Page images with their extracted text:
::::
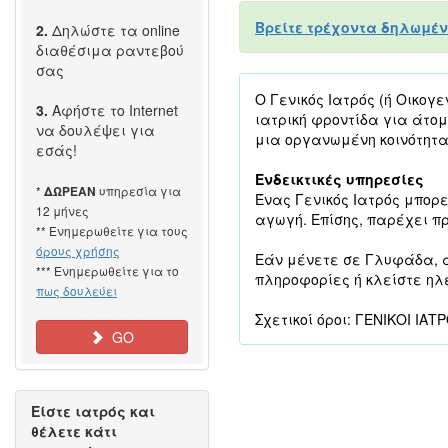
Βρείτε τρέχοντα δηλωμέν
2.
Δηλώστε τα online
διαθέσιμα ραντεβού
σας
Ο Γενικός Ιατρός (ή Οικογ
3.
Αφήστε το Internet
ιατρική φροντίδα για άτο
να δουλέψει για
μια οργανωμένη κοινότητα
εσάς!
Ενδεικτικές υπηρεσίες
*
υπηρεσία για
ΔΩΡΕΑΝ
Ένας Γενικός Ιατρός μπορ
12 μήνες
αγωγή. Επίσης, παρέχει πρ
** Ενημερωθείτε για τους
όρους χρήσης
Εάν μένετε σε Γλυφάδα, αν
*** Ενημερωθείτε για το
πληροφορίες ή κλείστε ηλε
πως δουλεύει
Σχετικοί όροι: ΓΕΝΙΚΟΙ ΙΑ
GO
Είστε ιατρός και
θέλετε κάτι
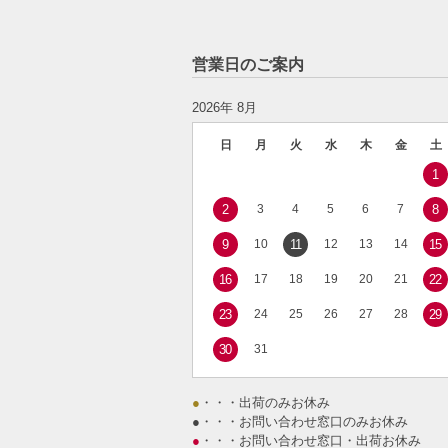
営業日のご案内
2026年 8月
日
月
火
水
木
金
土
1
2
3
4
5
6
7
8
9
10
11
12
13
14
15
16
17
18
19
20
21
22
23
24
25
26
27
28
29
30
31
●
・・・出荷のみお休み
●
・・・お問い合わせ窓口のみお休み
●
・・・お問い合わせ窓口・出荷お休み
::::
# Assignment
Copy the text of every row above line for line, without any changes, and leave the pictures out of your answer.

# Solution below
Βρείτε τρέχοντα δηλωμέν
2.
Δηλώστε τα online
διαθέσιμα ραντεβού
σας
Ο Γενικός Ιατρός (ή Οικογ
3.
Αφήστε το Internet
ιατρική φροντίδα για άτο
να δουλέψει για
μια οργανωμένη κοινότητα
εσάς!
Ενδεικτικές υπηρεσίες
*
υπηρεσία για
ΔΩΡΕΑΝ
Ένας Γενικός Ιατρός μπορ
12 μήνες
αγωγή. Επίσης, παρέχει πρ
** Ενημερωθείτε για τους
όρους χρήσης
Εάν μένετε σε Γλυφάδα, αν
*** Ενημερωθείτε για το
πληροφορίες ή κλείστε ηλε
πως δουλεύει
Σχετικοί όροι: ΓΕΝΙΚΟΙ ΙΑ
GO
Είστε ιατρός και
θέλετε κάτι
営業日のご案内
2026年 8月
日
月
火
水
木
金
土
1
2
3
4
5
6
7
8
9
10
11
12
13
14
15
16
17
18
19
20
21
22
23
24
25
26
27
28
29
30
31
●
・・・出荷のみお休み
●
・・・お問い合わせ窓口のみお休み
●
・・・お問い合わせ窓口・出荷お休み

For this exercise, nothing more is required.